I submit to you, my fellow-citizens, these
considerations, in full confidence that the good sense which has so
often marked your decisions will allow them their due weight and
effect; and that you will never suffer difficulties, however
formidable in appearance, or however fashionable the error on which
they may be founded, to drive you into the gloomy and perilous scene
into which the advocates for disunion would conduct you. Hearken not
to the unnatural voice which tells you that the people of America,
knit together as they are by so many cords of affection, can no
longer live together as members of the same family; can no longer
continue the mutual guardians of their mutual happiness; can no
longer be fellow citizens of one great, respectable, and flourishing
empire. Hearken not to the voice which petulantly tells you that the
form of government recommended for your adoption is a novelty in the
political world; that it has never yet had a place in the theories
of the wildest projectors; that it rashly attempts what it is
impossible to accomplish. No, my countrymen, shut your ears against
this unhallowed language. Shut your hearts against the poison which
it conveys; the kindred blood which flows in the veins of American
citizens, the mingled blood which they have shed in defense of their
sacred rights, consecrate their Union, and excite horror at the idea
of their becoming aliens, rivals, enemies. And if novelties are to
be shunned, believe me, the most alarming of all novelties, the most
wild of all projects, the most rash of all attempts, is that of
rendering us in pieces, in order to preserve our liberties and
promote our happiness. But why is the experiment of an extended
republic to be rejected, merely because it may comprise what is new?

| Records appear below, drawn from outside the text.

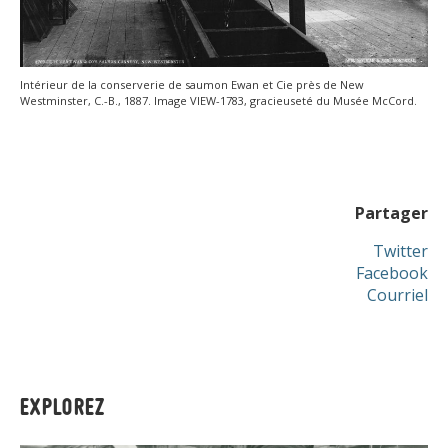
Intérieur de la conserverie de saumon Ewan et Cie près de New
Westminster, C.-B., 1887. Image VIEW-1783, gracieuseté du Musée McCord.
Partager
Twitter
Facebook
Courriel
EXPLOREZ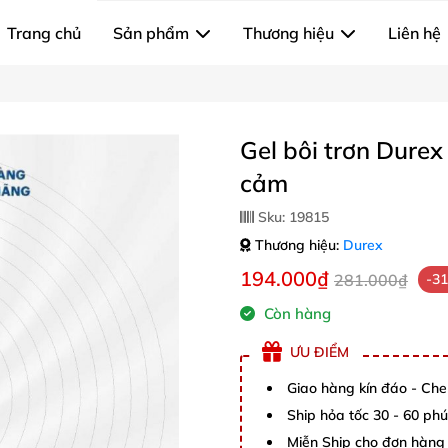
Trang chủ
Sản phẩm
Thương hiệu
Liên hệ
Gel bôi trơn Dure
cảm
Sku:
19815
Thương hiệu:
Durex
194.000₫
281.000₫
-3
Còn hàng
ƯU ĐIỂM
Giao hàng kín đáo - Che
Ship hỏa tốc 30 - 60 ph
Miễn Ship cho đơn hàng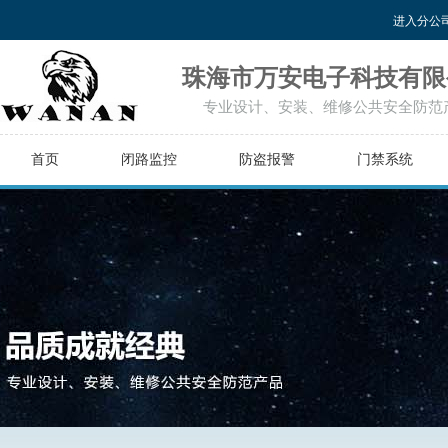
进入分公
珠海市万安电子科技有限
专业设计、安装、维修公共安全防范
首页
闭路监控
防盗报警
门禁系统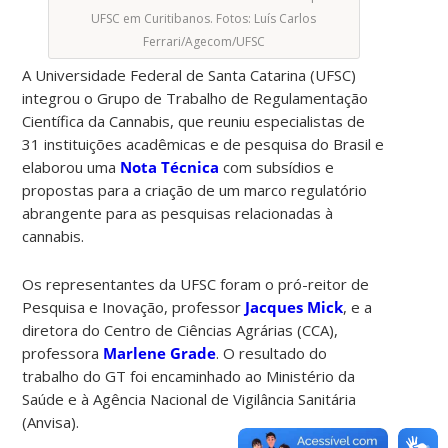
UFSC em Curitibanos. Fotos: Luís Carlos
Ferrari/Agecom/UFSC
A Universidade Federal de Santa Catarina (UFSC)
integrou o Grupo de Trabalho de Regulamentação
Científica da Cannabis, que reuniu especialistas de
31 instituições acadêmicas e de pesquisa do Brasil e
elaborou uma
Nota Técnica
com subsídios e
propostas para a criação de um marco regulatório
abrangente para as pesquisas relacionadas à
cannabis.
Os representantes da UFSC foram o pró-reitor de
Pesquisa e Inovação, professor
Jacques Mick
, e a
diretora do Centro de Ciências Agrárias (CCA),
professora
Marlene Grade
. O resultado do
trabalho do GT foi encaminhado ao Ministério da
Saúde e à Agência Nacional de Vigilância Sanitária
(Anvisa).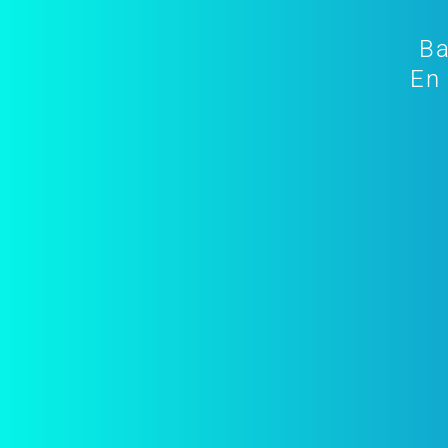
Ba
En 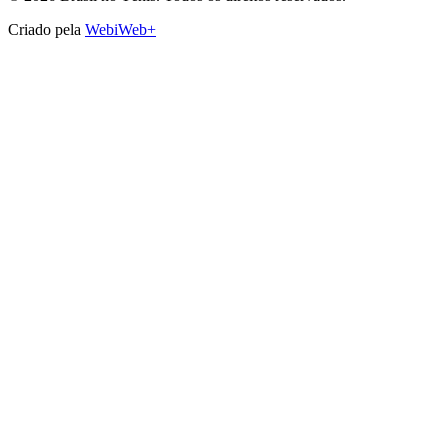
Criado pela
WebiWeb+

Is it not the glory of the people of America, that, whilst they have
paid a decent regard to the opinions of former times and other
nations, they have not suffered a blind veneration for antiquity,
for custom, or for names, to overrule the suggestions of their own
good sense, the knowledge of their own situation, and the lessons of
their own experience? To this manly spirit, posterity will be
indebted for the possession, and the world for the example, of the
numerous innovations displayed on the American theatre, in favor of
private rights and public happiness. Had no important step been
taken by the leaders of the Revolution for which a precedent could
not be discovered, no government established of which an exact model
did not present itself, the people of the United States might, at
this moment have been numbered among the melancholy victims of
misguided councils, must at best have been laboring under the weight
of some of those forms which have crushed the liberties of the rest
of mankind. Happily for America, happily, we trust, for the whole
human race, they pursued a new and more noble course. They
accomplished a revolution which has no parallel in the annals of
human society. They reared the fabrics of governments which have no
model on the face of the globe. They formed the design of a great
Confederacy, which it is incumbent on their successors to improve
and perpetuate. If their works betray imperfections, we wonder at
the fewness of them. If they erred most in the structure of the
Union, this was the work most difficult to be executed; this is the
work which has been new modelled by the act of your convention, and
it is that act on which you are now to deliberate and to decide.